Curious Crocodiles
By Ines Martínez
As we’ve all heard before, several factors affect the genetic makeup of all life forms since fecundation. However, you will be surprised by the role of temperature in developing a particular reptile, the crocodile.

The great difference between the number of female crocodiles and male crocodiles, often as high as 10 females per male, is not coincidental. Studies have shown that the sex of crocodiles is dependent on the temperature of the soil where egg incubation is taking place; if the temperature is cool, around 30 °C, the hatchlings are all female, while in warmer temperatures, around 34 °C, all hatch males!
This leads to the question: How will climate change affect the survival of the species?
Singing Black Holes?
By Ines Martínez
A fun fact about black holes is that they can produce musical notes! While sound can’t travel through the vacuum of space, black holes can create ripples in nearby gas and dust that resemble deep cosmic notes. In 2003, NASA discovered a black hole in the Perseus galaxy cluster emitting a sound wave at a frequency calculated to be about 10 million years per cycle, or a B-flat 57 octaves below middle C—far beyond the range of human hearing. While we can’t hear it directly, scientists have sonified the data by scaling it into audible frequencies, effectively letting us listen to a black hole’s voice!

A new way of detecting Parkinson’s?
By Inés Martínez
A new ground-breaking study from the University of Manchester has shown that Parkinson’s disease could be detected by the analysis of sebum, the skin’s oily secretion.
This was discovered thanks to Joy Milne, a Scottish woman with hyperosmia (a super heightened sense of smell), who discovered she could detect Parkinson’s disease through a distinct musky odor, first noticed on her husband years before his diagnosis.

This groundbreaking research, supported by the Michael J. Fox Foundation, holds promise for earlier non-invasive diagnoses and improved patient outcomes due to the promised detection of the chemicals released by the skin, which give that specific described odour.
The key chemicals detected were: perillic aldehyde, not commonly found in human secretions; octadecanal, the main responsible for the odor and also not commonly found in secretions; as well as other abnormally high hydrocarbons and aldehydes. This particular chemical fingerprint could be detected by mass spectrometry, facilitating detection.
Cholesterol : is it as easy as good or bad?
By Jacob Whiteman

Cholesterol is one of the most important biomolecules in the body, being the key stabiliser in every cell membrane of every cell in our bodies. Its importance in metabolic disorders has given it much fame, and this has led to the terms “good” and “bad” cholesterol.
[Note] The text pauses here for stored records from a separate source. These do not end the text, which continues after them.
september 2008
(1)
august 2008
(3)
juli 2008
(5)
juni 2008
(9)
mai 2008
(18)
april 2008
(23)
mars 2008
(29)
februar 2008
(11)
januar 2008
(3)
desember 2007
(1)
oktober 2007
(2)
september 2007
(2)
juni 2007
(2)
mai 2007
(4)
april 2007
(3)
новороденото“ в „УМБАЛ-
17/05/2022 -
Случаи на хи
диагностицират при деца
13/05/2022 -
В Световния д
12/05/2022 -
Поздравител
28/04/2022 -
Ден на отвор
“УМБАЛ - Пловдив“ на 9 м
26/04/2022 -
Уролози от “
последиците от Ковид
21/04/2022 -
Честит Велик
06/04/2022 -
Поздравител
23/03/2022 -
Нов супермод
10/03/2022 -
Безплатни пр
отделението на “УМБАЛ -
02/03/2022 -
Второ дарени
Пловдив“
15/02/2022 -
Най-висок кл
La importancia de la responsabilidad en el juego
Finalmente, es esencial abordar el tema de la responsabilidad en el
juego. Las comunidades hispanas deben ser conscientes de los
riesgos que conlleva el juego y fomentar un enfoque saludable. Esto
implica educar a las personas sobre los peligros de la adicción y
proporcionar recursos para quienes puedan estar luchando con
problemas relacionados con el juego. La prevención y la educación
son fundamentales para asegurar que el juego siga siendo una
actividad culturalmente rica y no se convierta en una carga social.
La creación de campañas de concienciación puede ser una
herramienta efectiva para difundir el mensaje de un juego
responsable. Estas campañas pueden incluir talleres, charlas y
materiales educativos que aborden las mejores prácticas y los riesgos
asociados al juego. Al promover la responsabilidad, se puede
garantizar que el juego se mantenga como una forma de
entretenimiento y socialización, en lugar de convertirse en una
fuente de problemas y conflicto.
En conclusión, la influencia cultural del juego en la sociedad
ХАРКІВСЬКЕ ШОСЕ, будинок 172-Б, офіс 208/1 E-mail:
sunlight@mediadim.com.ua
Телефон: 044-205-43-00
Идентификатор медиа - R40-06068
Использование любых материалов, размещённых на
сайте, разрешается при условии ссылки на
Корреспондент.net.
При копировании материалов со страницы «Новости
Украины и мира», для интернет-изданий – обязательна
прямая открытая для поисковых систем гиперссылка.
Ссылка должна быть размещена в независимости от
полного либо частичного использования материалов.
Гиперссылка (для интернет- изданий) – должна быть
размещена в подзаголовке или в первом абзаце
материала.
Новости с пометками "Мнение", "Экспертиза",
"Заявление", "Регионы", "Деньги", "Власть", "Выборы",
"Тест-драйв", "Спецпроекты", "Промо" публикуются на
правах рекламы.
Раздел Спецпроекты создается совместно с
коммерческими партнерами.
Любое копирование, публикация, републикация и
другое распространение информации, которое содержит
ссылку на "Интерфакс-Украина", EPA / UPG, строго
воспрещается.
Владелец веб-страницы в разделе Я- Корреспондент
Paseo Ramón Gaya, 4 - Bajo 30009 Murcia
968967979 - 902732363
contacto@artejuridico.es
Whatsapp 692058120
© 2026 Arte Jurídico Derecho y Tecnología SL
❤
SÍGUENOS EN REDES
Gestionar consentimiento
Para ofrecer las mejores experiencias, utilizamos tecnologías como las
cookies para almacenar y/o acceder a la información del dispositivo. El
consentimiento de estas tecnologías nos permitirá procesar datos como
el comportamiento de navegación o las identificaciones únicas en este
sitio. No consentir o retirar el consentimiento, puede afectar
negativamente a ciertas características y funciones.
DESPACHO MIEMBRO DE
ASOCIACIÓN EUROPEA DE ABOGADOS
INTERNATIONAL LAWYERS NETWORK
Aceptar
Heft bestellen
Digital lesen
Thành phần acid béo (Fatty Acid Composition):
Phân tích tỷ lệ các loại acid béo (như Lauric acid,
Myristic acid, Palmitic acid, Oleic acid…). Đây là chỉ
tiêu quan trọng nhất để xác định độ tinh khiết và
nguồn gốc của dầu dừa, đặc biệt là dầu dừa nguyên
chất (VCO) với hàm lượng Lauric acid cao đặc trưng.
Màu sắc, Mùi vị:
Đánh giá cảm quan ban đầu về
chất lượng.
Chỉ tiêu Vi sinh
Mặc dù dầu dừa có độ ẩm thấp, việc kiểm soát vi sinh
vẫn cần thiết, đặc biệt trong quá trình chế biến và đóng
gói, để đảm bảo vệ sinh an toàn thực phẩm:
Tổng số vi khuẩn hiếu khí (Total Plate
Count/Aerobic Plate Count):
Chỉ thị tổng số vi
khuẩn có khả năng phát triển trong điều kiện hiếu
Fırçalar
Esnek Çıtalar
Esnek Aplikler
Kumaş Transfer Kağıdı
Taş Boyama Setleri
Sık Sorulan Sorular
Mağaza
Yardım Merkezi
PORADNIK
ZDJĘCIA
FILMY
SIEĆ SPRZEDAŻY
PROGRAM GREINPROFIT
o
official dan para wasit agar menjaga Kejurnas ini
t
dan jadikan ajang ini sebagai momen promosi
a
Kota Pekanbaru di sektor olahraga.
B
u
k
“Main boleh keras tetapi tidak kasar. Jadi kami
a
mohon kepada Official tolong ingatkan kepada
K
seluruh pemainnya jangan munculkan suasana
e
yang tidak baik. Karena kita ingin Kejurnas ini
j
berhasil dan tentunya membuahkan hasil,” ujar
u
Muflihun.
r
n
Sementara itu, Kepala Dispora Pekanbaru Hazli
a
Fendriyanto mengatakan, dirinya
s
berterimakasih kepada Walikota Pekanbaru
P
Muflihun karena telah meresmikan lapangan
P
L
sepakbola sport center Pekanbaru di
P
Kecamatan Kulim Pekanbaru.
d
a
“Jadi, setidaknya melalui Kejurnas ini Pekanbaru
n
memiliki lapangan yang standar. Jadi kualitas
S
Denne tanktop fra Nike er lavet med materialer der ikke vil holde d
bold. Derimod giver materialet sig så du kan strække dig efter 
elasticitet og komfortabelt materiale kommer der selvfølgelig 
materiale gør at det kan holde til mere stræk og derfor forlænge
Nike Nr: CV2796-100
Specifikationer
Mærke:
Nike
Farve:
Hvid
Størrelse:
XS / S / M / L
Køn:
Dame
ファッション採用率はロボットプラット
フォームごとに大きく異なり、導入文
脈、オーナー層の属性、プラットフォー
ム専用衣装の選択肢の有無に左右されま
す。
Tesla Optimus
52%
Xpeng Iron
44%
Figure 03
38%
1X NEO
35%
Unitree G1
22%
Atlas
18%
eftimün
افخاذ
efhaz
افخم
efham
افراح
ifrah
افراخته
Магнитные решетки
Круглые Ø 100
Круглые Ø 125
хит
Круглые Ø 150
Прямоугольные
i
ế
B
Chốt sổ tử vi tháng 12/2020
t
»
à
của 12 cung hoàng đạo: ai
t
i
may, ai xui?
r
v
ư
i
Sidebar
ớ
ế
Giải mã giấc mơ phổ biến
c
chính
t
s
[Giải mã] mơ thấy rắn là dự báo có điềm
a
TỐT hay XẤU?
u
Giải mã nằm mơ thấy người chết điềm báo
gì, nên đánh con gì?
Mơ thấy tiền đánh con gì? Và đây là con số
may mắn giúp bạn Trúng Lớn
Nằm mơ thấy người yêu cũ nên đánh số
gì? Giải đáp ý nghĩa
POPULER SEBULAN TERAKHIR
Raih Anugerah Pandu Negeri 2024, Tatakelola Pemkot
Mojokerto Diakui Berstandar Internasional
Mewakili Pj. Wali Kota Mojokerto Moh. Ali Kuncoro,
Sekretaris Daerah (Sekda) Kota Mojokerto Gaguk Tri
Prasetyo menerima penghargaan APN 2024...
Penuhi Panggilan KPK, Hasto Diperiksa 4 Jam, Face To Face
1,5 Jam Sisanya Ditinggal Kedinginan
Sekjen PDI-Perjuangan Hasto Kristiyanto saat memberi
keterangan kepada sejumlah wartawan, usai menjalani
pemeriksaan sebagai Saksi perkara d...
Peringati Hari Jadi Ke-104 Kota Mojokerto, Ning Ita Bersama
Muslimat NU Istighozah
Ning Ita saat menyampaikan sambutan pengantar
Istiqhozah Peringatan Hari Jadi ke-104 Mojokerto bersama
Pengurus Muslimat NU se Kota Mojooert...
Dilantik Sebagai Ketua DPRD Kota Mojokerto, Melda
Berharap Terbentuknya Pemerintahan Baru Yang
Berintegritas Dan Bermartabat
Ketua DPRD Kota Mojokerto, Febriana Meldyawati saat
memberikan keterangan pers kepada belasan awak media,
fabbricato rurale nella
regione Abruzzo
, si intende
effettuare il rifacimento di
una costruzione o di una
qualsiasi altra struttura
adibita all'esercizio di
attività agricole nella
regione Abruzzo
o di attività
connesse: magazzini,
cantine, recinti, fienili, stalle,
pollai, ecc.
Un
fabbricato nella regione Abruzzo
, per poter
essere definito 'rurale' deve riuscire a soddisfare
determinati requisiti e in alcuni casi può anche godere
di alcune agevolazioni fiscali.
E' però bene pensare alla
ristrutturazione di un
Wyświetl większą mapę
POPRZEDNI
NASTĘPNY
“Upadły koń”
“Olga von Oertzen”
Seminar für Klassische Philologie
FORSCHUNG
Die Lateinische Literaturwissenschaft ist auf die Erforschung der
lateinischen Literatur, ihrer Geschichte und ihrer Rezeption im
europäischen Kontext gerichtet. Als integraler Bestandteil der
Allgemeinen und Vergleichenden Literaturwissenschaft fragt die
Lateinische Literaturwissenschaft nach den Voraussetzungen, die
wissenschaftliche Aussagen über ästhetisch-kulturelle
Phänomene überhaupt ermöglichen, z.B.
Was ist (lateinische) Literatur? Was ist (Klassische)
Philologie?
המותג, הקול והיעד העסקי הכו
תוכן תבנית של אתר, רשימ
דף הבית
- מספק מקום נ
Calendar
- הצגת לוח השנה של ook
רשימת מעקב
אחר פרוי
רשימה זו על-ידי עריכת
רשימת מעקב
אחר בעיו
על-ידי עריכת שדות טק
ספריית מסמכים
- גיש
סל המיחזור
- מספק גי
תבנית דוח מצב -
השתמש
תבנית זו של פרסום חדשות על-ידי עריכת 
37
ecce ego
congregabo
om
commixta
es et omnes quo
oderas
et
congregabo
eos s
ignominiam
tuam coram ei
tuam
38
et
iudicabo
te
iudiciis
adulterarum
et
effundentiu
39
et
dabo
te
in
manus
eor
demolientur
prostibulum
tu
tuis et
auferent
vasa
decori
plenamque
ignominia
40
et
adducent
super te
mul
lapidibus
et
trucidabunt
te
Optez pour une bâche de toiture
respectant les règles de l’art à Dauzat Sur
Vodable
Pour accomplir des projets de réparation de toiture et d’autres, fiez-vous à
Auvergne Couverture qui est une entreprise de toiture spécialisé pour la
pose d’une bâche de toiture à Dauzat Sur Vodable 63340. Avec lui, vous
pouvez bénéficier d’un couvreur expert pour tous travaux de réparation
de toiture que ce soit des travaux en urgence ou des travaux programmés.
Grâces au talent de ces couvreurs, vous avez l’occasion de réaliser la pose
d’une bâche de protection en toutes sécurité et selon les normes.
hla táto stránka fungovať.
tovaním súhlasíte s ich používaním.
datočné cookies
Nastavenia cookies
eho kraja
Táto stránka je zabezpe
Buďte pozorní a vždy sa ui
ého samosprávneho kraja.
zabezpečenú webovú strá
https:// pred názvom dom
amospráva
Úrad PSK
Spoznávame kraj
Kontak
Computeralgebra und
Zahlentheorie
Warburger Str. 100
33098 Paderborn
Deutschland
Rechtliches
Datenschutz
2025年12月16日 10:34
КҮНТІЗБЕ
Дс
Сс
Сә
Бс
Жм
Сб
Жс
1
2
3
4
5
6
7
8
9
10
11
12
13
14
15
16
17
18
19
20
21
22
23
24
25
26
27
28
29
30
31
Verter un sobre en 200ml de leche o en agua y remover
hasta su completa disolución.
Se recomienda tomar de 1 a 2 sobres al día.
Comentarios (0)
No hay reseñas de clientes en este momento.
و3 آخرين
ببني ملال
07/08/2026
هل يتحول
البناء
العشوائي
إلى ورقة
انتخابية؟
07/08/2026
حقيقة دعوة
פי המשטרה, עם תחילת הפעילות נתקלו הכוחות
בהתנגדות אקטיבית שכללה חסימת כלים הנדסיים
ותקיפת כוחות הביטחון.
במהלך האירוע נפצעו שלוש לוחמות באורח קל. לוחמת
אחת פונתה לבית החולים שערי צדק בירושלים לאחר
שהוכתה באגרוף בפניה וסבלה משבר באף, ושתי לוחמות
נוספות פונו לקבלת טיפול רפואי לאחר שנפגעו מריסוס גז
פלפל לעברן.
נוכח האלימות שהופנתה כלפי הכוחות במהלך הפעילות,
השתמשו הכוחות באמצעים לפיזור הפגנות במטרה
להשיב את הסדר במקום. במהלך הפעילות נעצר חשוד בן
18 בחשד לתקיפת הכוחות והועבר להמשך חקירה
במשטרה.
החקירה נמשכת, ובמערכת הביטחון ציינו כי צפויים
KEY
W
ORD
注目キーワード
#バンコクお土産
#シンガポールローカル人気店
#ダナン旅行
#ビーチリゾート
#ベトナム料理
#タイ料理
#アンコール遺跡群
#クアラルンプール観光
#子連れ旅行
Wouldn’t you be surprised to know, however, that these terms don’t refer to cholesterol itself, but it’s transporters!
Your body uses two main transporters for cholesterol, those being LDL and HDL. HDL is considered the “good” one, as it picks up excess cholesterol from tissues and brings it to the liver to be broken down or redistributed. LDL, on the other hand, ships cholesterol to other tissues. In low quantities, this is fine, but in excess it can build up in the arterial walls, causing cholesterol related conditions. While these transporters aren’t inherently bad, an excess of LDL is much more detrimental than an excess of HDL, which is why the terminology “bad” and “good” is useful to understand these concepts.
Butterfly wings : the birth of colour from a cocoon
By Jacob Whiteman
An icon of beauty, butterfly wings have hypnotised humans along the centuries.
While some use pigments to display such colours, as most animals do, others have a different trick up their sleeve in the form of minute, complex structures. These are microscopic and reflect light in such a way that it produces beautiful, intense colours, most often blues and greens. Since its discovery, many have mimicked its properties for display technology and nano-optic security, inspiring a new wave of innovations.

Roman mythology, still in our skies today
By Inés Martínez
Jupiter is the largest planet in our solar system, as well as the king of the gods and the God of thunder and the sky in ancient Roman mythology. But the association of the planet with the King of Gods by the Romans didn’t end with them! The first four of Jupiter’s moons discovered by Galileo Galilei in 1610 got the final names of Ganymede, Callisto, Io, and Europa by suggestion of Simon Marius. Turns out these are not randomly chosen names, but the names of some of the many lovers of the Roman god Jupiter.
Nowadays, the International Astronomical Union (IAU) has named all of the later-discovered Jupiter moons after his lovers; thankfully, the chosen God was known to have a pretty vivid love life due to Jupiter having up to 95 moons. As a last nerdy contribution, NASA sent a satellite to check over Jupiter and its moons in 2011 called Juno Spacecraft; well, turns out Jupiter and his lovers are gonna be monitored by his goddess wife Juno!